━━━━━ PROVIDED TEXT ━━━━━

# SP's: What words would you hope these people would use to describe you?



## Tuttle (Oct 30, 2009)

List three adjectives you would hope the following people in your life would use to describe you:

- spouse/significant other
- employer and/or employees
- children
- closest friend

Thanks!


----------



## OctoberSkye (Jun 3, 2010)

Oh, adjectives. Such wonderful things. :happy:

Significant other: Beautiful, desirable, and awesome.

Co-workers and children: Psychotic. So they will leave me alone.

Closest friend: Weird, genuine, and loyal.


----------



## Indigo Aria (Jan 12, 2010)

Spouse/SO : sensitive, intelligent, independent, easy going
Employer/Employees : quiet, solitary, independent, reliable
Children : Shit, I don't even wanna think about that...it's NOT happening.
Closest friend : LOYAL, adventurous, A little off...


----------



## U-80 (Mar 12, 2010)

lbrb said:


> List three adjectives you would hope the following people in your life would use to describe you:
> 
> - spouse/significant other
> - employer and/or employees
> ...


This is tough, but I'll give it a try. I'm in a navel-gazing mood. 

Hypothetical spouse/boyfriend: easygoing; unemotional; whatever the opposite of "whore" is
Co-workers: fearless; unintrusive; cheerful
Hypothetical children: able to hide her disappointment well
Friend: outrageous; irreverent; impossible to get to know


----------



## Zinette (May 4, 2010)

significant other - trustworthy
employees - opposite of "heartless bitch"
children - fun
closest friend - loyal


----------



## thefistofreality (May 18, 2010)

significant other: impartial to decisions, easy-going, alluring.
employer/employees: charming, tactful, profitable.
children: ...no.
closest friend: loyal, trust-worthy, honest, and I want to say dependable but I'm a nomad.


----------



## dysnomic (Feb 22, 2011)

My spouse/significant other: Not applicable--I have neither of those and would hate to even have either of those.
Employer: competent, reputable, diligent, dedicated, mysterious
Children: Not applicable--I have no children.
Closest friend: good, helpful, unselfish, thoughtful, rational, genuine, honest


----------



## Fizz (Nov 13, 2010)

To describe me? Oh, well, here we go:

*- spouse/significant other*
Fun. Humorous. Strong. Spontaneous. Sensuous. Intense. Empathetic.

*- employer and/or employees*
Dexterous. Clever. Reliable.

*- children (if I ever have any)*
Confidant. Strong. Stable. Empathetic.

*- closest friend*
Fun. Clever. Logical. 

I know some words are used more than once and some are just synonyms. I'm OK with that. I try to be as empathetic as possible, so I threw it in there. It doesn't always hold true.


----------



## IonOfAeons (Dec 2, 2010)

*- spouse/significant other*
Attractive; Loving; Sensitive; Independent

*- employer and/or employees*
Intelligent; Original; Mysterious

*- children (if I ever have any)*
Fun; Understanding; Wise

*- closest friend*
Interesting; Spontaneous; Hilarious; Trustworthy


----------



## ItsAlwaysSunny (Dec 17, 2010)

━━━━━

__APPLY WHAT YOU READ__:
**1.** In the forum thread, which three adjectives does OctoberSkye hope a closest friend would use?
**2.** From the forum thread, return everything from "children - fun" down to "charming, tactful, profitable.", copied word for word.

━━━━━ RECORD EXTRACTS ━━━━━

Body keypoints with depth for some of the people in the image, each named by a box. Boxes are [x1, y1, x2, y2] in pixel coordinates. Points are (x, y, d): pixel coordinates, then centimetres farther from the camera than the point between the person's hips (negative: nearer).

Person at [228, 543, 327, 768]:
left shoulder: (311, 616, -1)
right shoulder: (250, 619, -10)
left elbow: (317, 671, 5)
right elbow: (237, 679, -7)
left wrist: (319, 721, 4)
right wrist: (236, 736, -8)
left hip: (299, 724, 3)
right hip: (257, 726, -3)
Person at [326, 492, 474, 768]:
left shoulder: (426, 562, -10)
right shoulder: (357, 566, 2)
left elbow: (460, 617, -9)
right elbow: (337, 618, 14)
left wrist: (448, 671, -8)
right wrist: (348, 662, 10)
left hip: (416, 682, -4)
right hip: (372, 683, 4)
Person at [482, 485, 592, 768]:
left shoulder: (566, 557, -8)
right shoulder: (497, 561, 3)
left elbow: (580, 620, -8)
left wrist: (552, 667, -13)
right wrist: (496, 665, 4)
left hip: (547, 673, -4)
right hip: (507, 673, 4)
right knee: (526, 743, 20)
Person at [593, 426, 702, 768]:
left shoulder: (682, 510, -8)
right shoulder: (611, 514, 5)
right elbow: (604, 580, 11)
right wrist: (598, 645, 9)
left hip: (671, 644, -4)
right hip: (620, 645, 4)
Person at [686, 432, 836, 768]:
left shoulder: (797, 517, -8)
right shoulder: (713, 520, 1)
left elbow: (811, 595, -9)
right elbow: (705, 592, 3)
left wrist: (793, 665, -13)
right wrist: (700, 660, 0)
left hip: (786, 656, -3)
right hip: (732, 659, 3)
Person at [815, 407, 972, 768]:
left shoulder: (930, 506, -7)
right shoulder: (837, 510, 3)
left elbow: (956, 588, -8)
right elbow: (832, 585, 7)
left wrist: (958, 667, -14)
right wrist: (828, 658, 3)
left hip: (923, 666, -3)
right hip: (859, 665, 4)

━━━━━

__ANSWER SET__:
**1.** Weird, genuine, and loyal.

**2.**
children - fun
closest friend - loyal


----------



## thefistofreality (May 18, 2010)

significant other: impartial to decisions, easy-going, alluring.
employer/employees: charming, tactful, profitable.